Carlin Economics and Science

With emphasis on climate change

It’s Official: The Democratic Party Platform Supports Abandoning Fossil Fuel Use by 2050

The final draft of the Democratic Party platform as drafted by the Platform Committee states that:

Democrats share a deep commitment to…reducing greenhouse gas emissions more than 80 percent below 2005 levels by 2050; and meeting the pledge President Obama put forward in the landmark Paris Agreement, which aims to keep global temperature increases to “well below” two degrees Celsius and to pursue efforts to limit global temperature increases to 1.5 degrees Celsius. We believe America must be running entirely on clean energy by mid-century.

There is an obvious difference between the first quoted sentence and the last one, but presumably the stricter objective in the last sentence is the binding goal.

The final draft of the Republican Party platform, on the other hand, states that:

The Republican Party is committed to domestic energy independence….The role of public officials must be to encourage responsible development across the board. Unlike the current Administration, we will not pick winners and losers in the energy marketplace. Instead, we will let the free market and the public’s preferences determine the industry outcomes. In assessing the various sources of potential energy, Republicans advocate an all-of-the-above diversified approach, taking advantage of all our American God-given resources. That is the best way to advance North American energy independence….
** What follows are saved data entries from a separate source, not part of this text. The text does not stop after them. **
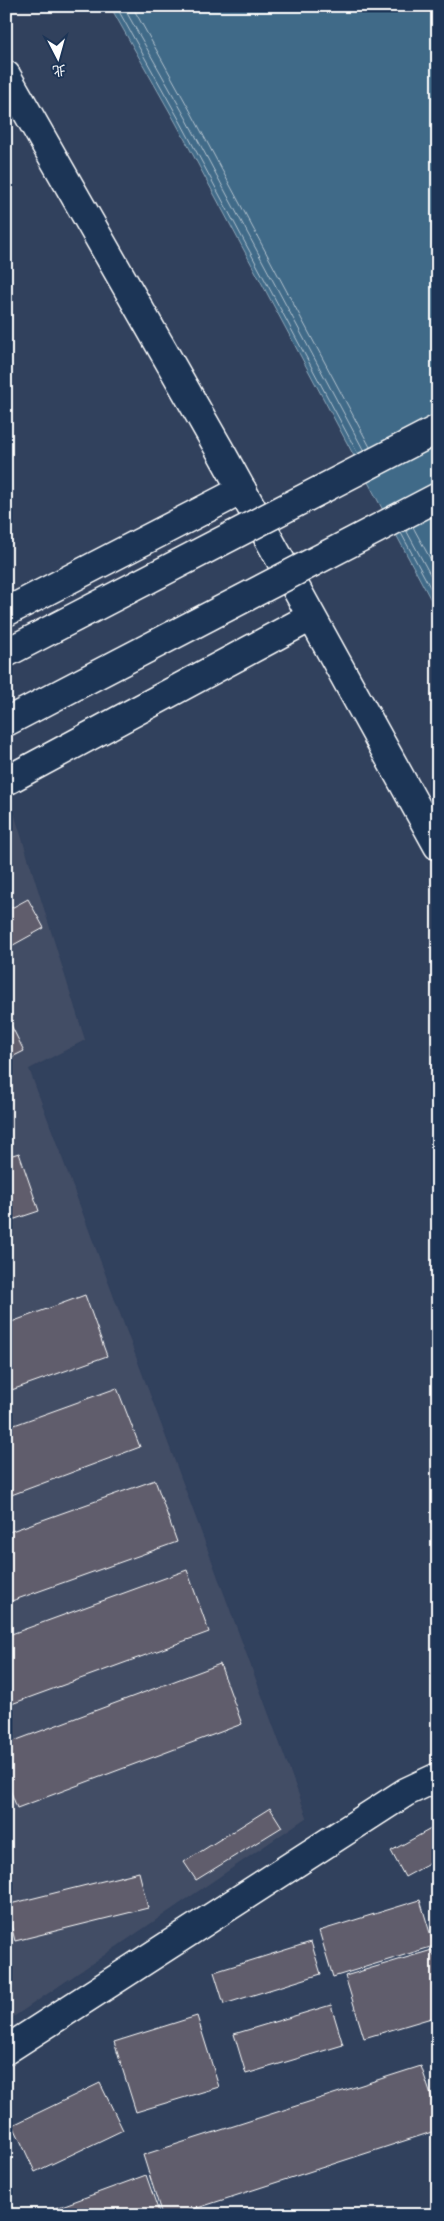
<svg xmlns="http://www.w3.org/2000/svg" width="444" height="2221" font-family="Mynerve,'LXGW WenKai TC',sans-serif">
  <rect width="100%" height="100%" fill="#31415d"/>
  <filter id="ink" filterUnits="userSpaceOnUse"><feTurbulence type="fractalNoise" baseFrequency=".02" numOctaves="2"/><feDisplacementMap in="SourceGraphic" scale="10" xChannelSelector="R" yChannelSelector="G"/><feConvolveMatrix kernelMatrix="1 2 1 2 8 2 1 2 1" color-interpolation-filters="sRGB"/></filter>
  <g filter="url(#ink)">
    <polygon fill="#434d65" points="13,810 85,1040 29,1069 307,1817 6,2022 6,813"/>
    <polygon fill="#416a88" stroke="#8da6b8" points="110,6 438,6 438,613 176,123"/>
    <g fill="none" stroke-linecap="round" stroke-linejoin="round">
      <g stroke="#b3c3cf" stroke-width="1">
        <polyline points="116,6 180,121 358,454"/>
        <polyline points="123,6 186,118 364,451"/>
        <polyline points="132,6 192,114 370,447"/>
        <polyline points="413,527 438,573"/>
        <polyline points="406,530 438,589"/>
        <polyline points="401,533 438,602"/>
      </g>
    </g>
    <g fill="#605d6c" stroke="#fff">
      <polygon points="28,899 44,928 6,949 6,911"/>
      <polygon points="6,1015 24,1051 6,1060"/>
      <polygon points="19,1153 39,1211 6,1222 6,1157"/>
      <polygon points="85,1295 107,1356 6,1392 6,1324"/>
      <polygon points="117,1388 140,1447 6,1497 6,1428"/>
      <polygon points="155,1480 177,1542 6,1603 6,1533"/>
      <polygon points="187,1570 209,1632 6,1706 6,1636"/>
      <polygon points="220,1664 242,1724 17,1808 6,1779 6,1744"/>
      <polygon points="270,1808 282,1827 196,1880 184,1862"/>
      <polygon points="438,1825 438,1859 405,1877 391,1851"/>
      <polygon points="139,1872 148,1908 15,1941 6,1905"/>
      <polygon points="420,1900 434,1946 333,1977 319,1931"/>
      <polygon points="311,1942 321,1974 224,2004 214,1972"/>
      <polygon points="432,1950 438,1968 438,2016 364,2038 345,1976"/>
      <polygon points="331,2005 343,2045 246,2074 234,2034"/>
      <polygon points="197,2016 219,2087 136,2112 114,2042"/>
      <polygon points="421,2066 438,2116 438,2130 176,2215 162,2215 143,2155"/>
      <polygon points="100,2083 123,2130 35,2172 13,2125"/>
      <polygon points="146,2175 160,2215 40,2214"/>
    </g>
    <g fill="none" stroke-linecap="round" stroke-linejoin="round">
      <g stroke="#fff" stroke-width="31">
        <g id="minor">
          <polyline points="6,75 222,454 438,846"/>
          <polyline points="6,612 242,490"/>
          <polyline points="6,781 311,617"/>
          <polyline points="6,2050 406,1792 438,1777"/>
        </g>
      </g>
      <use href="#minor" stroke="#1d3557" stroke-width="28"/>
      <g stroke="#fff" stroke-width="31" stroke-linecap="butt">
        <g id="tertiary-bridge">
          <polyline points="6,653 438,429"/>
          <polyline points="6,722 438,497"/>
        </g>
      </g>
      <use href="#tertiary-bridge" stroke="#1d3557" stroke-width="28"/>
    </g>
  </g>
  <rect width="444" height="2221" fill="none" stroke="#1d3557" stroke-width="25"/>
  <rect x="12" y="12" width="419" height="2196" fill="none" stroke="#fff" stroke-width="2" filter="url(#ink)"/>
  <g transform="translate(58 58) rotate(174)" stroke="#1d3557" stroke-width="4" paint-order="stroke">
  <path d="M0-4L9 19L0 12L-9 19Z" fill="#ffffff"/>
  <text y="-8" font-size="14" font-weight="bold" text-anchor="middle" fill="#ffffff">北</text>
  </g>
</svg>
Coal is a low-cost and abundant energy source with hundreds of years of supply. We look toward the private sector’s development of new, state-of-the-art coal-fired plants that will be low-cost, environmentally responsible, and efficient….

The current Administration – with a President who publicly threatened to bankrupt anyone who builds a coal-powered plant – seems determined to shut down coal production in the United States, even though there is no cost-effective substitute for it or for the hundreds of thousands of jobs that go with it as the nation’s largest source of electricity generation. We will end the EPA’s war on coal and encourage the increased safe development in all regions of the nation’s coal resources, the jobs it produces, and the affordable, reliable energy that it provides for America. Further, we oppose any and all cap and trade legislation.

It would be difficult to imagine a greater contrast between the two platforms on climate. The first envisions very intrusive Federal Government intervention in the energy markets in order to reduce carbon dioxide emissions; the second recommends that the Federal Government allow markets to determine the use of various energy sources except for an interest in achieving national energy independence.

2050 sounds like a long time from now, but such a change to actually end fossil fuel use would require a long lead time given the life of the assets in the housing and other buildings and the transportation sectors, in the highly unlikely case that it could be achieved at all. Since there is no economic, scientific, or environmental basis for government intervention, I strongly favor the Republican Party platform on climate and believe that the Democratic platform would result in an economic disaster.